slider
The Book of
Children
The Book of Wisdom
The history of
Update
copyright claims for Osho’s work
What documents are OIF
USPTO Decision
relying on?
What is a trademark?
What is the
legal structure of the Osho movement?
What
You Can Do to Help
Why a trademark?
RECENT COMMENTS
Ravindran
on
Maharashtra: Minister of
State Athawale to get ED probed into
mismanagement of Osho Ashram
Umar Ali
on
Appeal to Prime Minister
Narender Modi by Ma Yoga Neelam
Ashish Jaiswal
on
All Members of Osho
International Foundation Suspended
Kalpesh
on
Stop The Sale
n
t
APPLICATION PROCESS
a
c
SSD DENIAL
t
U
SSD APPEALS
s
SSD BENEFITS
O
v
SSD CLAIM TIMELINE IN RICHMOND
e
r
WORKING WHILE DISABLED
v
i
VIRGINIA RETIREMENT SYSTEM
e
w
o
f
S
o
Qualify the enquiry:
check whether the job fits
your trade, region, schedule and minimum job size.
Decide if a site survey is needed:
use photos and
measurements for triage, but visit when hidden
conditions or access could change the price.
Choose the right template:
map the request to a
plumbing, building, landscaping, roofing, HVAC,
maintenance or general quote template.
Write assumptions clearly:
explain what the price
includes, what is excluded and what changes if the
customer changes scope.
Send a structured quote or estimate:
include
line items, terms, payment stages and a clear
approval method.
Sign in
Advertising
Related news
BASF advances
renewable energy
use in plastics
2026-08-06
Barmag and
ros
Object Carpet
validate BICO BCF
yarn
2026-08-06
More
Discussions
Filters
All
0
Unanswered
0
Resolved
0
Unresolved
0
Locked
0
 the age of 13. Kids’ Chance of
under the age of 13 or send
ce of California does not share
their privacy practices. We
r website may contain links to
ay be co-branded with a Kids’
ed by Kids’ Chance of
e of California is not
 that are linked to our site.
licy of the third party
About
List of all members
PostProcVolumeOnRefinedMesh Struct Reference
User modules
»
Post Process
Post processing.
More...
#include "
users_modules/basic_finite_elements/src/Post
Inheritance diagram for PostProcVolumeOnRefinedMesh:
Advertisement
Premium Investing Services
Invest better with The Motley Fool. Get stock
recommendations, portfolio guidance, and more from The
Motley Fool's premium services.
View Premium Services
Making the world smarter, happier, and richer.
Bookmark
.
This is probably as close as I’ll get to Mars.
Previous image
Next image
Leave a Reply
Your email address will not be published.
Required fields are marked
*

# # # #

## [Problem]
Retype the full listing above line for line, with the same wording, spelling, punctuation and line breaks.

## [Your solution]
slider
The Book of
Children
The Book of Wisdom
The history of
Update
copyright claims for Osho’s work
What documents are OIF
USPTO Decision
relying on?
What is a trademark?
What is the
legal structure of the Osho movement?
What
You Can Do to Help
Why a trademark?
RECENT COMMENTS
Ravindran
on
Maharashtra: Minister of
State Athawale to get ED probed into
mismanagement of Osho Ashram
Umar Ali
on
Appeal to Prime Minister
Narender Modi by Ma Yoga Neelam
Ashish Jaiswal
on
All Members of Osho
International Foundation Suspended
Kalpesh
on
Stop The Sale
n
t
APPLICATION PROCESS
a
c
SSD DENIAL
t
U
SSD APPEALS
s
SSD BENEFITS
O
v
SSD CLAIM TIMELINE IN RICHMOND
e
r
WORKING WHILE DISABLED
v
i
VIRGINIA RETIREMENT SYSTEM
e
w
o
f
S
o
Qualify the enquiry:
check whether the job fits
your trade, region, schedule and minimum job size.
Decide if a site survey is needed:
use photos and
measurements for triage, but visit when hidden
conditions or access could change the price.
Choose the right template:
map the request to a
plumbing, building, landscaping, roofing, HVAC,
maintenance or general quote template.
Write assumptions clearly:
explain what the price
includes, what is excluded and what changes if the
customer changes scope.
Send a structured quote or estimate:
include
line items, terms, payment stages and a clear
approval method.
Sign in
Advertising
Related news
BASF advances
renewable energy
use in plastics
2026-08-06
Barmag and
ros
Object Carpet
validate BICO BCF
yarn
2026-08-06
More
Discussions
Filters
All
0
Unanswered
0
Resolved
0
Unresolved
0
Locked
0
 the age of 13. Kids’ Chance of
under the age of 13 or send
ce of California does not share
their privacy practices. We
r website may contain links to
ay be co-branded with a Kids’
ed by Kids’ Chance of
e of California is not
 that are linked to our site.
licy of the third party
About
List of all members
PostProcVolumeOnRefinedMesh Struct Reference
User modules
»
Post Process
Post processing.
More...
#include "
users_modules/basic_finite_elements/src/Post
Inheritance diagram for PostProcVolumeOnRefinedMesh:
Advertisement
Premium Investing Services
Invest better with The Motley Fool. Get stock
recommendations, portfolio guidance, and more from The
Motley Fool's premium services.
View Premium Services
Making the world smarter, happier, and richer.
Bookmark
.
This is probably as close as I’ll get to Mars.
Previous image
Next image
Leave a Reply
Your email address will not be published.
Required fields are marked
*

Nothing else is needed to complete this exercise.